> Görev Tanımı 1:
İngiliz sömürgeciliğini anlatan aşağıdaki metne göre şu soruları yanıtlayın:
(a) İngilizler Amerika'da kaç koloni kurdu?
(b) İngiltere Amerika kıtasındaki gücünü hangi savaşla kaybetti?
(c) İngiltere'nin Türkistan coğrafyasındaki politik hareketlerinin en büyük sebebi nedir?

İngilizler Yeni dünyadan İspanyolların götürdüğü ganimetleri gördükçe iştahları kabardı ve buraya doğru bir harekette bulundular. Amerika’da 13 Koloni kurdular ve bu kolonileri kıtada bulunan diğer sömürgecilere karşı korumak için var güçleri ile mücadele edip Önce İspanyolları daha sonra da Fransızlar ile girdikleri savaşlarda başarılı olmuşlardır.
Amerika Kıtası İngiliz sömürgeciliği için farklı bir rol oynamaktaydı sadece bir sömürge değil İngiltere’deki Kraliyet yarışında kaybedenlerinde uğrak yeriydi. İngiltere bu kıtadaki gücünü Kolonilerin maliyetlerinin artması Tütüne ve Çaya uyguladıkları vergilerin çokluğu nedeni ile Amerika Birleşik Devletleri’nde meydana gelen Çay vergisi isyanı sonucunda girdiği Amerikan bağımsızlık savaşı ile kaybetmiştir. Fakat günümüzde hala Dini, Sosyal ve Maddi İngiliz kültürünün köklü izleri ülkede görülmektedir.
İngiliz Kolonyalizmi ve Türkistan Örneği
İngiltere’nin Türkistan coğrafyasındaki politik hareketlerinin en büyük sebebi Türkistan coğrafyasının kara sınırları olarak Hindistan coğrafyasına bir ulaşımının bulunmasıdır. Bu nedendir ki Rusların Türkistan’daki yayılmacı politikasına karşı önlem almak için İngilizlerde Türkistan’a doğru bir nüfuz politikası gütmüşlerdir.

> Görev Tanımı 2: Lütfen aşağıdaki satırlardan "with" dizesini içerenleri bulun ve her birini kopyalayın.

> Verilen Malzeme:
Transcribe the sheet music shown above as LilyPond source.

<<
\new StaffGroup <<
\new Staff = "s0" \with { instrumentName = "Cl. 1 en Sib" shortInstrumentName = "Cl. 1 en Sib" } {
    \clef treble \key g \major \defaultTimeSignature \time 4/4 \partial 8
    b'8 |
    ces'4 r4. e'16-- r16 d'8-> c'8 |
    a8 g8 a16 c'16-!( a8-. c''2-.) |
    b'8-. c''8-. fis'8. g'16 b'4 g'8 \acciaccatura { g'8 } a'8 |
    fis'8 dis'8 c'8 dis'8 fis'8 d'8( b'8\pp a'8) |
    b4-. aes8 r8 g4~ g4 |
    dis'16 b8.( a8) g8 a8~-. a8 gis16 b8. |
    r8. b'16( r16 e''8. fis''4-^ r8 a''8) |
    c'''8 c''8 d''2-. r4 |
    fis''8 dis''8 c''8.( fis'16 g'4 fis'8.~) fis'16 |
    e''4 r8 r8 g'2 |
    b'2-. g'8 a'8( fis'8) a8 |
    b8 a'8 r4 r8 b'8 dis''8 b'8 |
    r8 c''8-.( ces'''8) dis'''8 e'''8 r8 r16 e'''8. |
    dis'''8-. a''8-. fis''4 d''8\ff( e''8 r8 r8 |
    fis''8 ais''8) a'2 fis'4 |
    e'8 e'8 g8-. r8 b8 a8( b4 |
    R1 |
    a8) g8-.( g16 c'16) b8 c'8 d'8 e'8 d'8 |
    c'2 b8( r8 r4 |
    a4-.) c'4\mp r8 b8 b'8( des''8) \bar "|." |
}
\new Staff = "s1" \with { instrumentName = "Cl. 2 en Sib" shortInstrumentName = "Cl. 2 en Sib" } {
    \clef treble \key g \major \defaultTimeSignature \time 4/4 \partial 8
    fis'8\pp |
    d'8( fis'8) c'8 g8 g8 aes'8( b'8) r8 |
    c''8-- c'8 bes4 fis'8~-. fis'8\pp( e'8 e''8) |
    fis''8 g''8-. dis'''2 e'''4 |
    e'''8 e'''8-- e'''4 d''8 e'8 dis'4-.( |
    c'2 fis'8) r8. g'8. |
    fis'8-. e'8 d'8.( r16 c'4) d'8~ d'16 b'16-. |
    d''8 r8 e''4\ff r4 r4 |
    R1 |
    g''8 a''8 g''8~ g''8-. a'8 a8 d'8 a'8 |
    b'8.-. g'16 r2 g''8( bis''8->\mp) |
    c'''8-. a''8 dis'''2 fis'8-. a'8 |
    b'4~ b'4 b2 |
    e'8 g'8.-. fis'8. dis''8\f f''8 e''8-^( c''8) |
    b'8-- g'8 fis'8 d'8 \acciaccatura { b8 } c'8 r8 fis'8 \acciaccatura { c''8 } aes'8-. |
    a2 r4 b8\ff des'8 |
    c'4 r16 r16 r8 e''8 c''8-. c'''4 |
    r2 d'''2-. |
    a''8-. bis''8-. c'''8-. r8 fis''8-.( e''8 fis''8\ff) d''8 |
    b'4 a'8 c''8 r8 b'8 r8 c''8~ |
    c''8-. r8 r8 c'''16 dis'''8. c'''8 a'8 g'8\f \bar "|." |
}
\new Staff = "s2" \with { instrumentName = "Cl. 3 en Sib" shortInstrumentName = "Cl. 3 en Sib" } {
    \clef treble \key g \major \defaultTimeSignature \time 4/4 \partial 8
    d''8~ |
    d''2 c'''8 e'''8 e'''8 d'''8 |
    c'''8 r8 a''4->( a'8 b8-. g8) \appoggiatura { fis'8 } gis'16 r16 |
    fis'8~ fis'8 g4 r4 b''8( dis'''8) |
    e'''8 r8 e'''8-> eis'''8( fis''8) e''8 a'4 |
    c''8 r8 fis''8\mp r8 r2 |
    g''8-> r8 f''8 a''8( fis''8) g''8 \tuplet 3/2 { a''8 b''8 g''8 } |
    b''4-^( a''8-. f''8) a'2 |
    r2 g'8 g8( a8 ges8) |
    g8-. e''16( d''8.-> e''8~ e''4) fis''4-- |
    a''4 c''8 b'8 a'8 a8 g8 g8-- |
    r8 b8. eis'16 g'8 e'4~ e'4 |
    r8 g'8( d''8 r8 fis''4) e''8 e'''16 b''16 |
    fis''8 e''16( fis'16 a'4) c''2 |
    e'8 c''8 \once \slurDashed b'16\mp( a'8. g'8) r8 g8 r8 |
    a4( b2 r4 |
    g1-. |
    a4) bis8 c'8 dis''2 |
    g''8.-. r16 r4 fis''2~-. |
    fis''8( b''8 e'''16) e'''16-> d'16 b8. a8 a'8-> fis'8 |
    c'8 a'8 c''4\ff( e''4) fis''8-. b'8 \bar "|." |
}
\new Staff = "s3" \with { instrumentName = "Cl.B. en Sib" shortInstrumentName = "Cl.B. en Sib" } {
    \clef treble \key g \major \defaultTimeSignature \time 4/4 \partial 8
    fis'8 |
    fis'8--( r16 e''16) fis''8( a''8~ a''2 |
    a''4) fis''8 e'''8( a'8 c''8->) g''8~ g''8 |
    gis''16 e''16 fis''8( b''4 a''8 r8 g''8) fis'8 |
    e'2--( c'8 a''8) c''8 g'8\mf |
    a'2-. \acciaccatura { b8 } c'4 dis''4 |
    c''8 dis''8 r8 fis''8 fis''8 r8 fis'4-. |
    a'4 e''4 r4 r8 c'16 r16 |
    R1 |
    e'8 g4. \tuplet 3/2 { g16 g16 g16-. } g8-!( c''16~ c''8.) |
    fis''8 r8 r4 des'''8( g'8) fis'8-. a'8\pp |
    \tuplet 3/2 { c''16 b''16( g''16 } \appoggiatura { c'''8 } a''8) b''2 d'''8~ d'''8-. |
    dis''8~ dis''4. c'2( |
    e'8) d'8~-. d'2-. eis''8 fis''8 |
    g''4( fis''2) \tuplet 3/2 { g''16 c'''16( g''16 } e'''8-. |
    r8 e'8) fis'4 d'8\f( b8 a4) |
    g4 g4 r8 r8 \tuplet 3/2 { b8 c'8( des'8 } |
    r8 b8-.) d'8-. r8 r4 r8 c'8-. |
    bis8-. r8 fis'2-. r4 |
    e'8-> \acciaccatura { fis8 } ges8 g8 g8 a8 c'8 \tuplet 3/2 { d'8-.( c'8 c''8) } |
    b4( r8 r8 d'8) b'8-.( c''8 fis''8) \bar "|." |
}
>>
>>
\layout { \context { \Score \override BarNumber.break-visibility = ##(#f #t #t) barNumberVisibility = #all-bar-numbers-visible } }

> Doğru Yanıt 1:
(a) 13 koloni kurdular.
(b) Amerikan bağımsızlık savaşıyla kaybetti.
(c) Türkistan coğrafyasının kara sınırları olarak Hindistan coğrafyasına bir ulaşımının bulunmasıdır.

> Doğru Yanıt 2:
\new Staff = "s0" \with { instrumentName = "Cl. 1 en Sib" shortInstrumentName = "Cl. 1 en Sib" } {
\new Staff = "s1" \with { instrumentName = "Cl. 2 en Sib" shortInstrumentName = "Cl. 2 en Sib" } {
\new Staff = "s2" \with { instrumentName = "Cl. 3 en Sib" shortInstrumentName = "Cl. 3 en Sib" } {
\new Staff = "s3" \with { instrumentName = "Cl.B. en Sib" shortInstrumentName = "Cl.B. en Sib" } {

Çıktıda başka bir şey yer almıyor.